→ Given passage
PARIS — There will be no presidents at the 2025 edition of the International Festival of Fashion, Photography and Accessories — Hyères, running from Oct. 16 to 19.
The festival’s founder Jean-Pierre Blanc revealed juries composed of only designers and photographers to mark the 40th edition of the talent competition on Wednesday at the Institut du Monde Arabe during Paris Couture Week.
“It was difficult to choose one personality to illustrate 40 years of the festival,” he told WWD in an exclusive interview. “The alternative that came to me was picking plenty of well-known people, as a gift from the festival to attendees and young designers.”
Founded in 1985 by “a band of young gentle dreamers,” the fashion competition is considered a major launchpad for designers.

→ Task statement
Please continue the news article about the 40th Hyères fashion and photography festival from the point where it stops, before turning to the data below.

→ Supplied information
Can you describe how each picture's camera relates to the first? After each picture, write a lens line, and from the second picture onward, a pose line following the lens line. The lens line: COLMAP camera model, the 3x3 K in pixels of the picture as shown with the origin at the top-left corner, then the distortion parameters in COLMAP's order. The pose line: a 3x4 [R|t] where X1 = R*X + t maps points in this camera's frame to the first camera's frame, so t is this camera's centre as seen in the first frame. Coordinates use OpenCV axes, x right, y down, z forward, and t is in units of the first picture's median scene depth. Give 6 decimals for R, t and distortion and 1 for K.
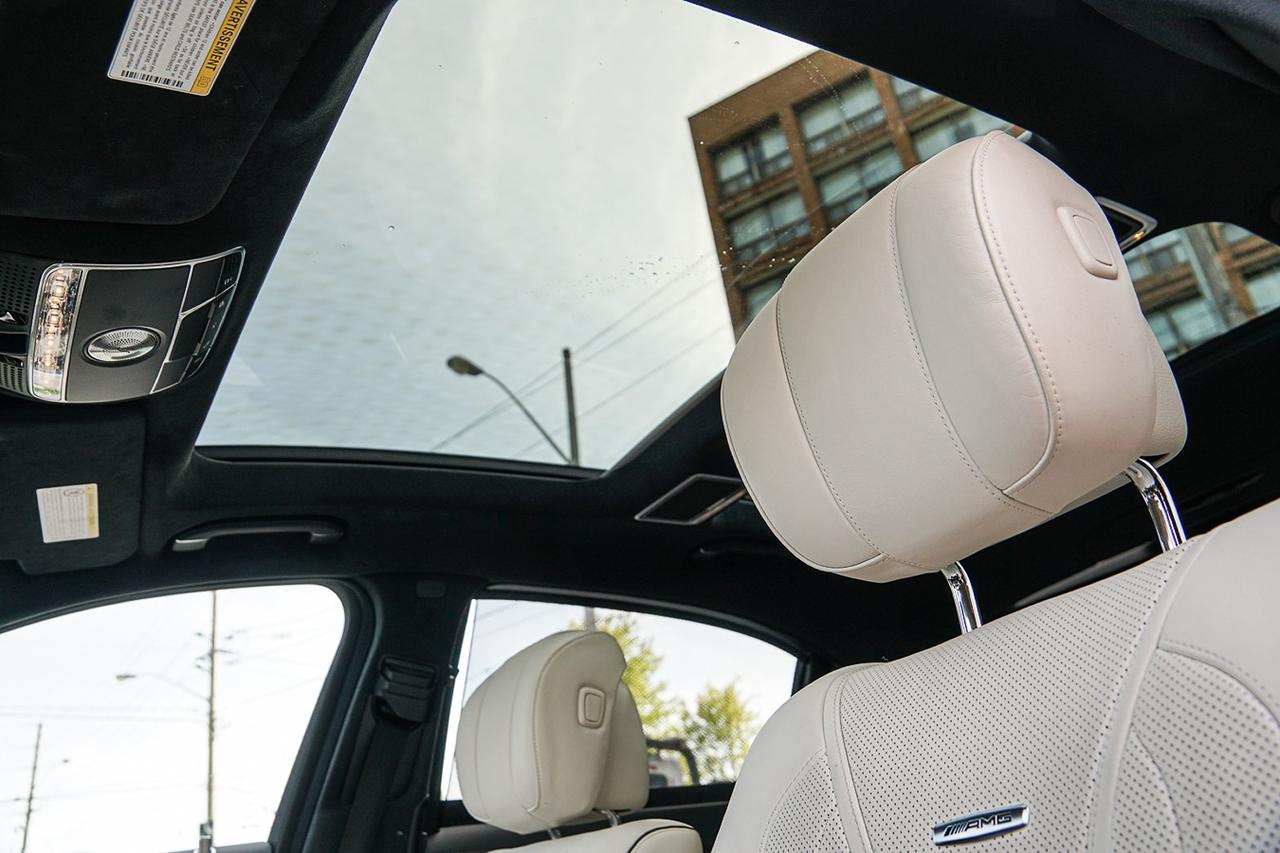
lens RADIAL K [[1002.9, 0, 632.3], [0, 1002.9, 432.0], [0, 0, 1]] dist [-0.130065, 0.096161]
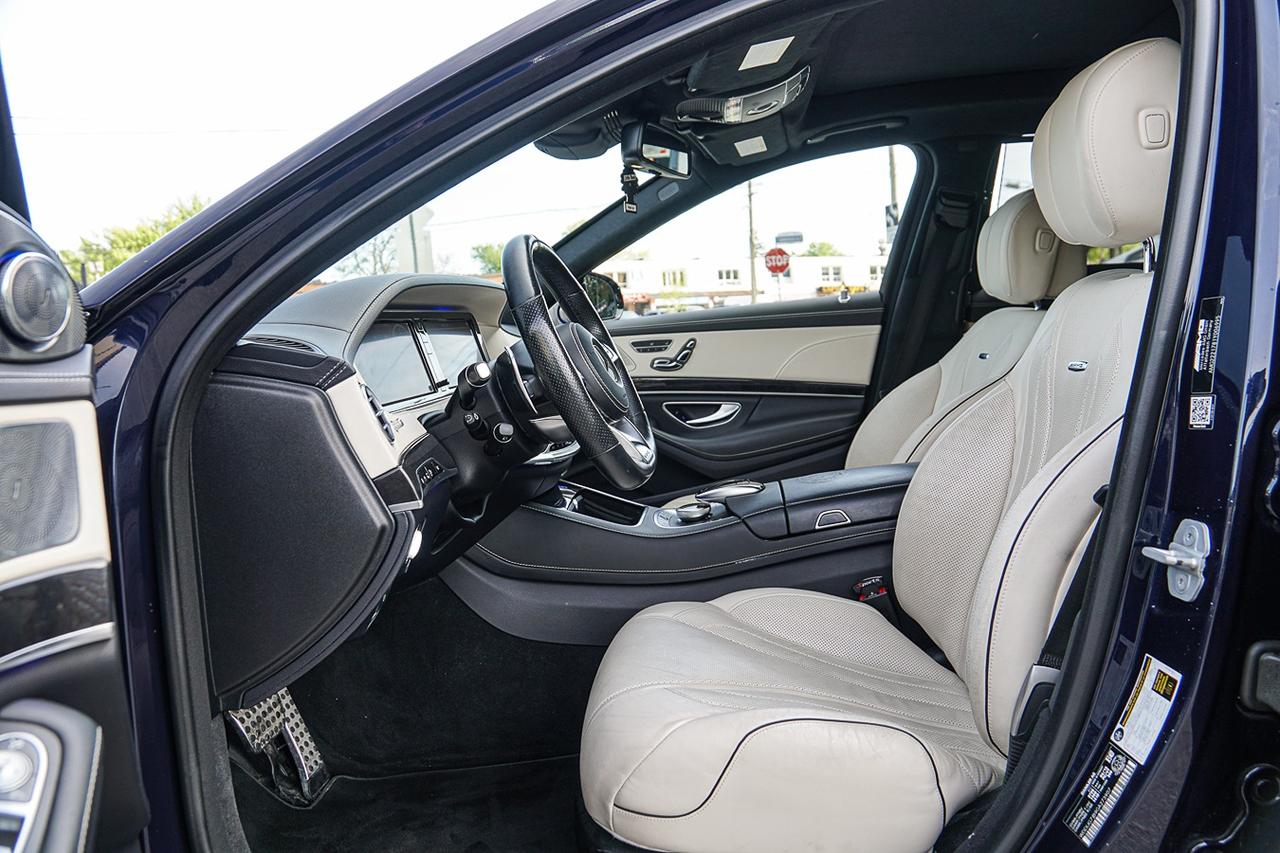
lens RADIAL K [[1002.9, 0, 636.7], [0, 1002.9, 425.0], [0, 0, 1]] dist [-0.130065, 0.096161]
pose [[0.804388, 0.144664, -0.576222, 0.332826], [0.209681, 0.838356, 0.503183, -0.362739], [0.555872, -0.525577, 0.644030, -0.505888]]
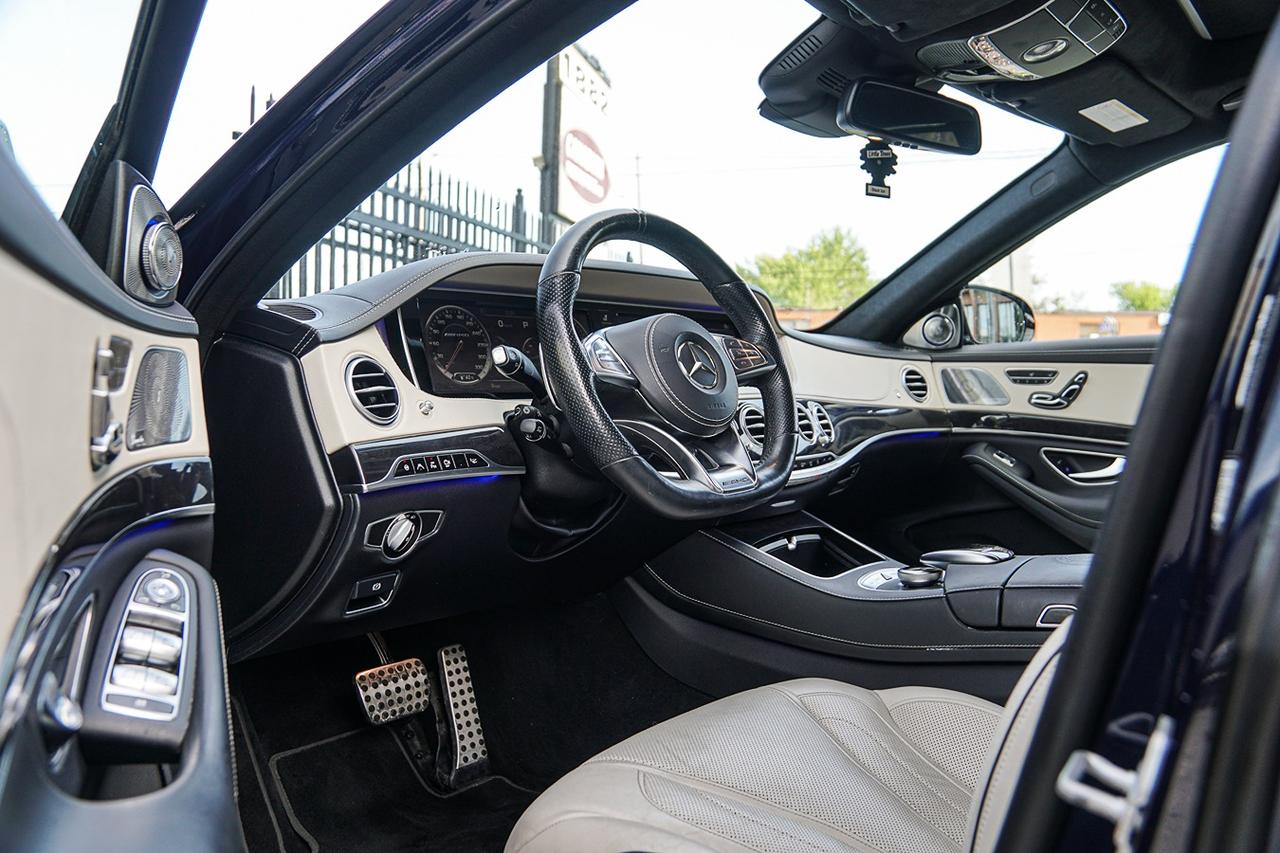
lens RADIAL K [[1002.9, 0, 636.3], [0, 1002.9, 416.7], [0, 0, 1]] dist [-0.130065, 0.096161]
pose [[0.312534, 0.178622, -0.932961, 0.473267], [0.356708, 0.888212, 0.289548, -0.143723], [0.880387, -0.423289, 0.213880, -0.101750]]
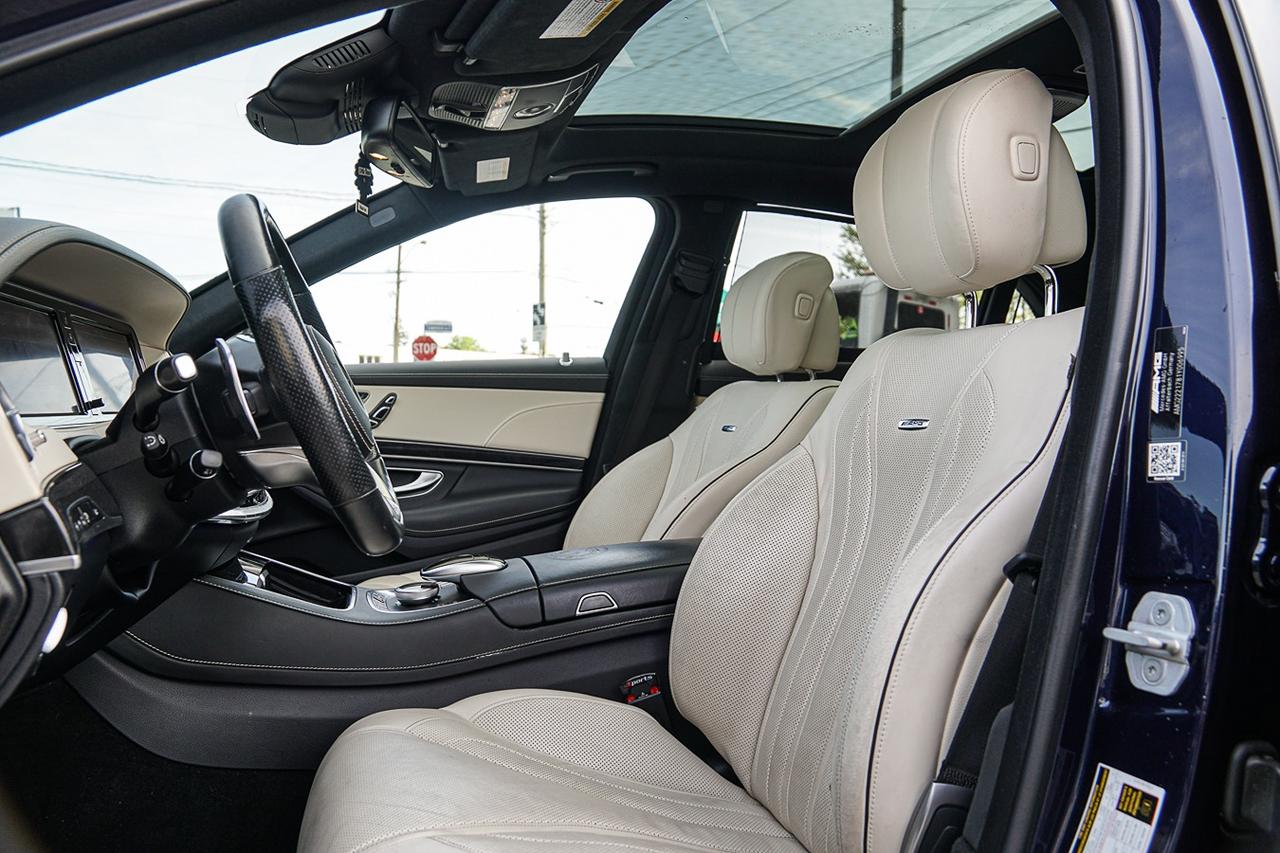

→ Written response
“I hope it will have served a purpose for 40 years and that it will continue to be in service of creativity and emerging creation for, who knows, another 40,” Blanc continued.
And it’s not this year’s fashion jury members Viktor Horsting and Rolf Snoeren, best known as Viktor & Rolf, Rabanne creative director Julien Dossena, Louis-Gabriel Nouchi and Marine Serre who will contradict him, as they all won gongs at the festival early in their careers.
In their quest to find their 2025 successor, they will be joined by Jean-Charles de Castelbajac, Christelle Kocher of Koché, Lacoste’s creative director Pelagia Kolotouros, Ami’s Alexandre Mattiussi, Ludovic de Saint Sernin and Grace Wales Bonner.
Such a lineup is unknown territory for the festival, but Blanc was adamant not to deviate from the carte blanche principle for selections. “It might be a bit more complex because a jury president usually brings a form of direction,” he said. “Discussions could take a little longer, but I am sure this will give birth to extraordinary prizes.”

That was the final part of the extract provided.